Ask the Clergy Archive

What happens to the bread and wine in Holy Communion? How can bread and wine be Jesus’ body and blood? What does the Episcopal Church say about how Jesus Christ is present in the eucharistic meal?

January 18th, 2007 » posted by Sarah

It’s a simple question: what happens to the bread and wine in our celebration of the Holy Eucharist? There’s a simple answer: in the Eucharist, the people, the priest, the bread, and the wine are all transformed by the presence of Jesus Christ.

Ok, but what does that mean exactly? Could we be more precise? Well, yes and no. ‘Yes’ because starting in the early Middle Ages the Church struggled to define what we mean when we say the the bread and wine become Jesus’ Body and Blood. In the 13th century, Sir Thomas Aquinas explained what happened as transubstantiation. He held that when the bread and wine were conscrated, their ‘accidents’ (by which he meant their outward appearance) stayed the same, but their ‘substance’ (what they really are) changed. This is still the official teaching of the Roman Catholic Church.

Martin Luther, the great 16th century reformer, used the term consubstantiation to explain what happened when the bread and wine were consecrated. By this Luther meant that after consecration the bread and wine AND the Body and Blood of Christ were present and coexisted.

Ulrich Zwingli, another 16th century reformer, held that there was no change in the elements (i.e., the bread and wine) at all. Instead, he believed that the Lord’s Supper (another name for Communion) was a memorial rite and that Jesus Christ was present in its celebration and in the transformed fellowship of all believers present.

Anglicans (which includes Episcopalians), on the other hand, use the phrase real presence to describe what happens to the bread and wine in the celebration of Holy Communion. That’s a way of saying we believe Christ is actually present in the bread and wine that become his Body and Blood when they are consecrated, but we stop short of defining precisely how that happens. Rather, we believe what Jesus promised—that he would really be present to the Church gathered to celebrate the Eucharist. That’s a freeing promise for a lot of reasons, including that it frees us from believing we must be able to explain this ‘mystery of faith’ in order for it to be valid. Which is another way of saying that it’s God’s work and not our understanding that cause the bread and wine to become Christ’s Body and Blood.

That said, Anglicans believe that is the action of the whole Eucharist—i.e., the entire celebration from the gathering of the people on and not just the communion—that consecrates. So the whole liturgy is what connects us to God, not just the consumption of the bread and wine. After all, ‘liturgy’ literally means ‘work of the people’ in Greek. And that’s a whole ‘nother conversation which will be well worth having.

Who wrote the story of Adam and Eve?

November 1st, 2006 » posted by Sarah

Q: I would like to know who actually wrote the story about Adam and Eve’s life when they were the only humans on this earth at the time.

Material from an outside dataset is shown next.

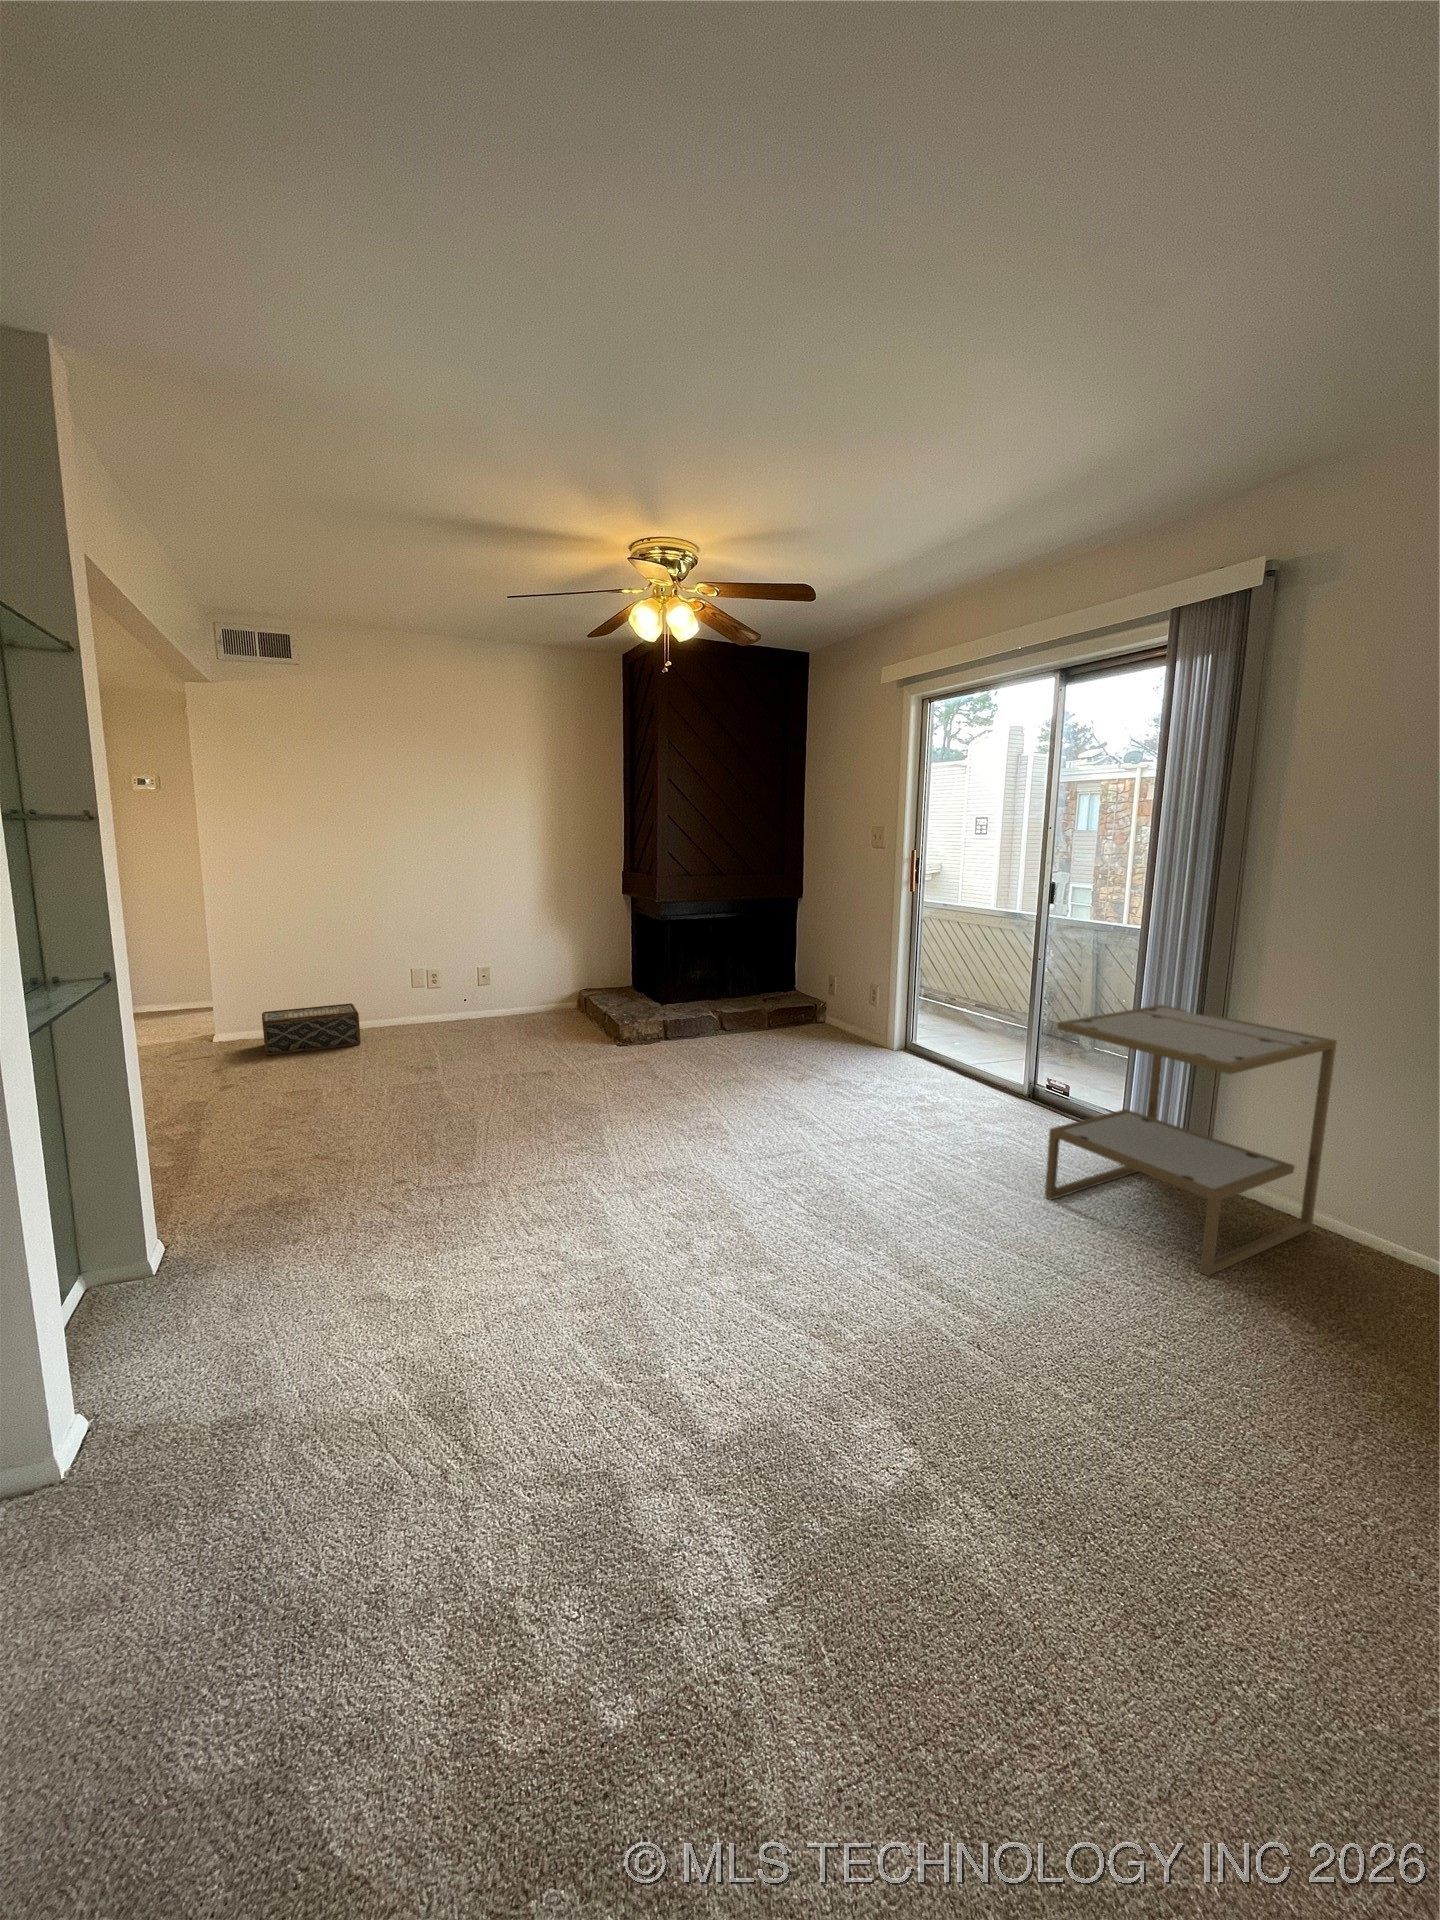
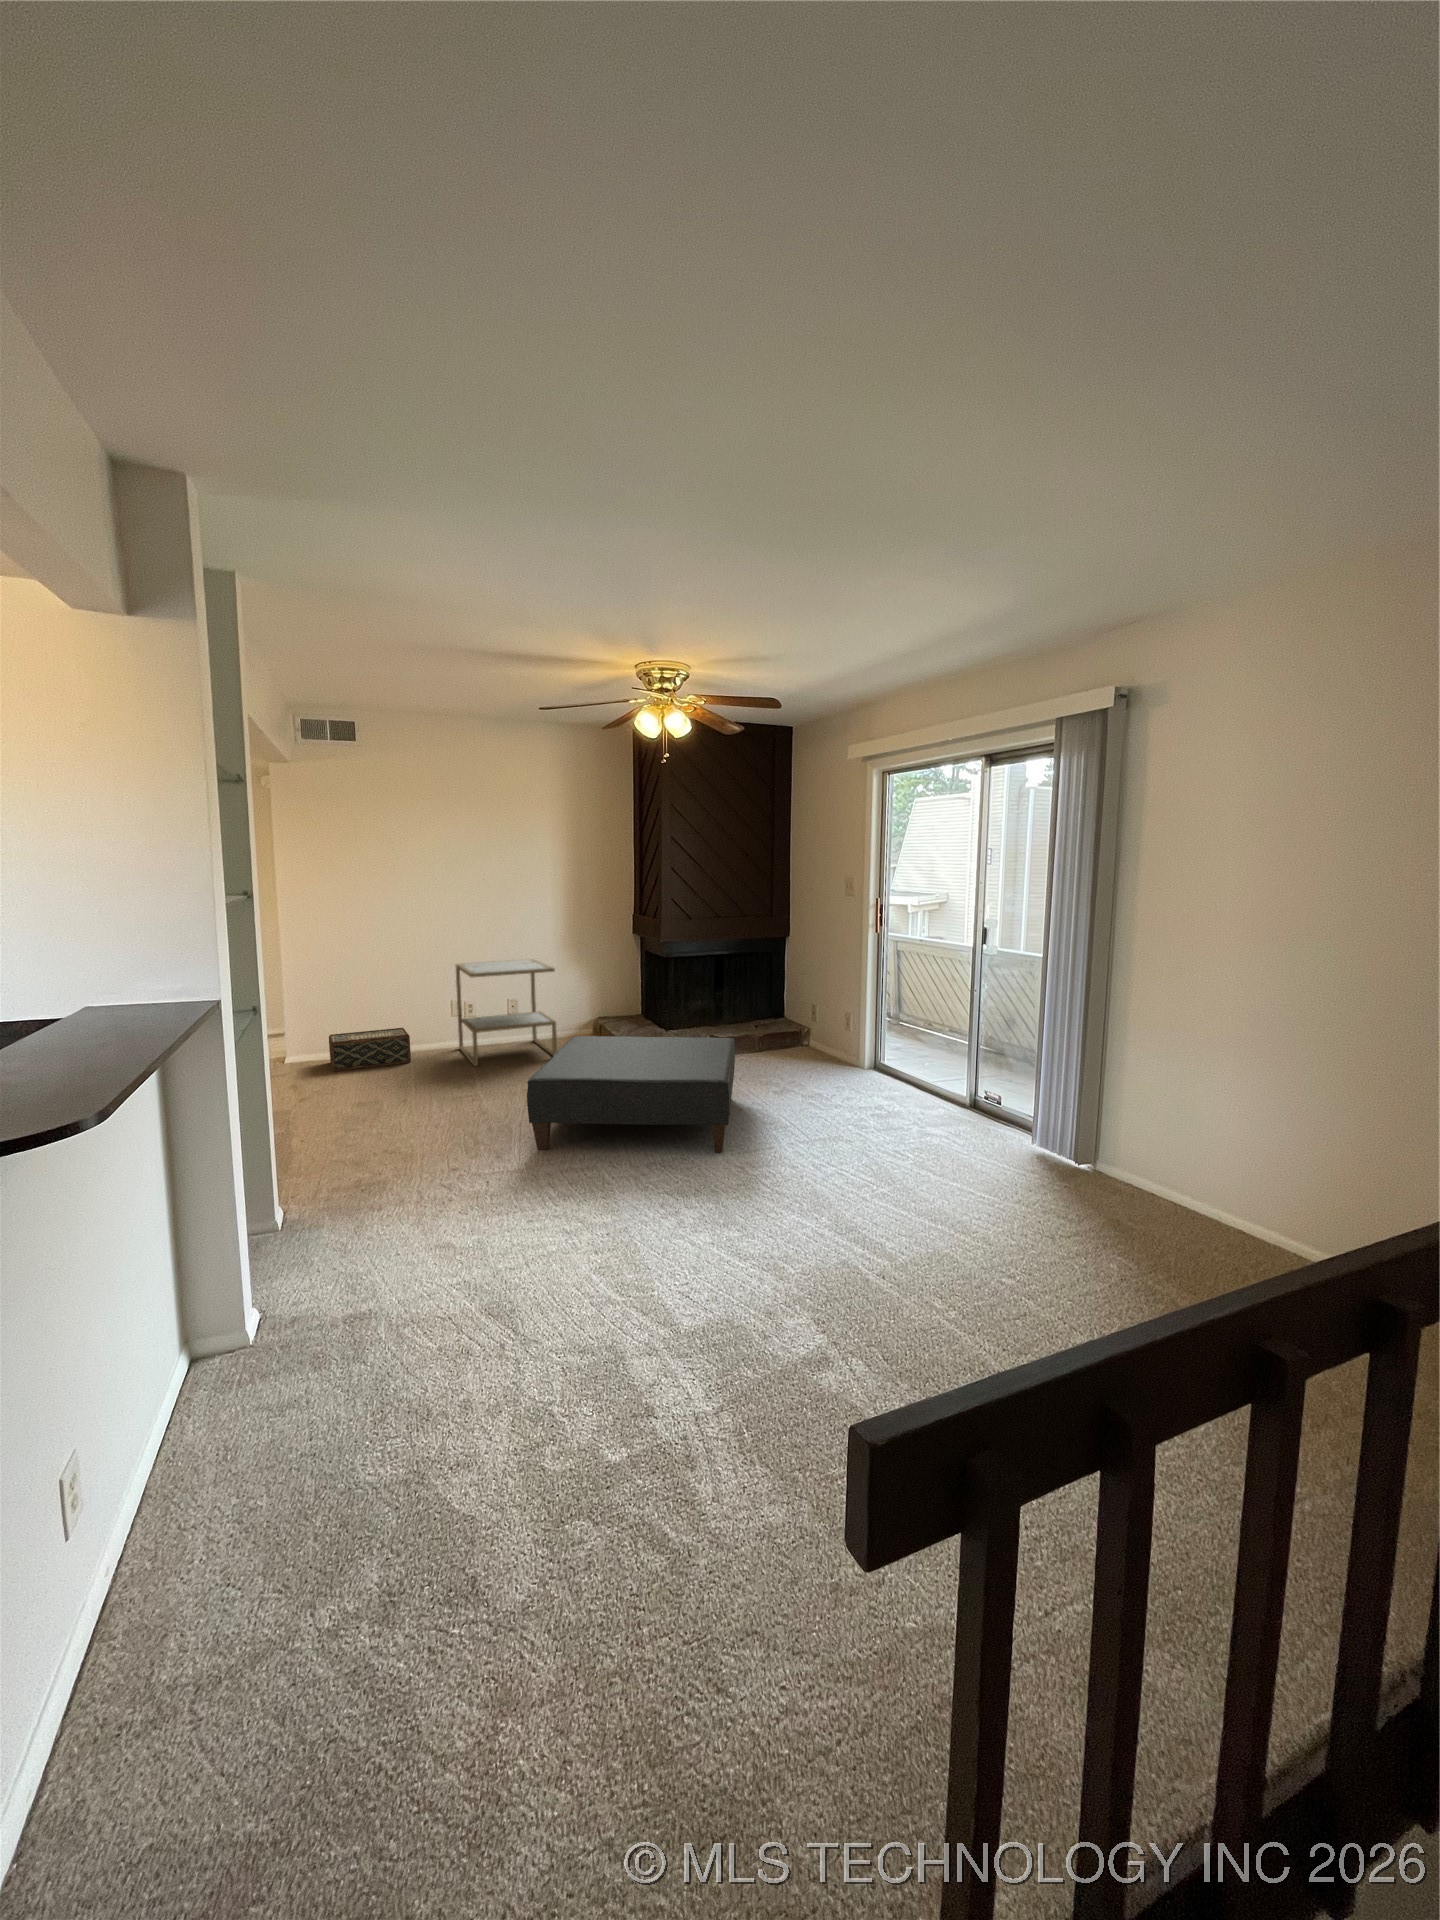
side table: present [1045,1005,1337,1276] -> present [456,959,557,1066]
ottoman: none [494,1015,749,1162] -> present [527,1036,735,1153]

A: An excellent question: if Adam and Eve were the first humans, then who was there taking notes on how they were created?

The answer is, of course, no one. So what’s going on here? What are we to make of this account of the beginning of Creation and of the first humans in it? The best way to answer your question may be to consider what Scripture is and how it works.

When we read a newspaper account of something, we’re looking for facts – who did what, where, when, why, and how. The information in the story depends on those facts. Truth, in this case, is tied to historical accuracy.

That’s one way to convey information (an important and necessary way), but it’s not the only way. Another way we humans learn things is by telling stories, stories about ourselves and our lives. Families, for instance, tell stories about their members all the time. Telling stories is one of the ways families claim their identities as families—the stories bind them together.

The stories in the Bible bind communities of faith together: the Hebrew Scriptures, referred to as the Old Testament by Christians, are at the center of the Jewish faith, and the Old and New Testaments are at the center of the Christian faith. The many books of the Bible tell us about God, about humans, and about God’s revelation of God’s Self and his creation of, care for, and involvement with humanity throughout the ages.

We have inherited a particular cultural viewpoint that privileges one way of knowing things (call it the ‘just the facts, ma’am’ view) over others. We tend to trust scientific ‘fact’ over any other kind of knowledge. And that poses a problem when we read Scripture: the Bible is many things, but it is not a textbook, an historical account (not in the sense of one of David McCullough’s books, anyway), or a biography. That doesn’t mean it doesn’t contain teachings, or history, or accounts of real peoples’ lives, but the books of the Bible were written long before the modern sense of biographies even existed.

In fact, much of what is in Scripture existed in oral form long before it was written down. The story of Adam and Eve is a case in point. That’s an account that was passed from generation to generation orally long before someone wrote it down. So it’s importance lies less in its historicity (who wrote it and did they get the facts right?) than it does in what it reveals about God and God’s relationship to humans. Next time you read through the story of Adam and Eve, read it with that in mind – what does this story tell us about God and about his care for and relationship to humans?

That’s the long answer to your question. The short answer is the story of Adam and Eve was written by people inspired by God. The Holy Scriptures, as the Book of Common Prayer says, “are the Word of God because God inspired their human authors and because God still speaks to us through the Bible.” (BCP, 853) The Bible is a living story at the center of a living community, the Word of God for the people of God. It’s a story and a community we are all invited to make our own.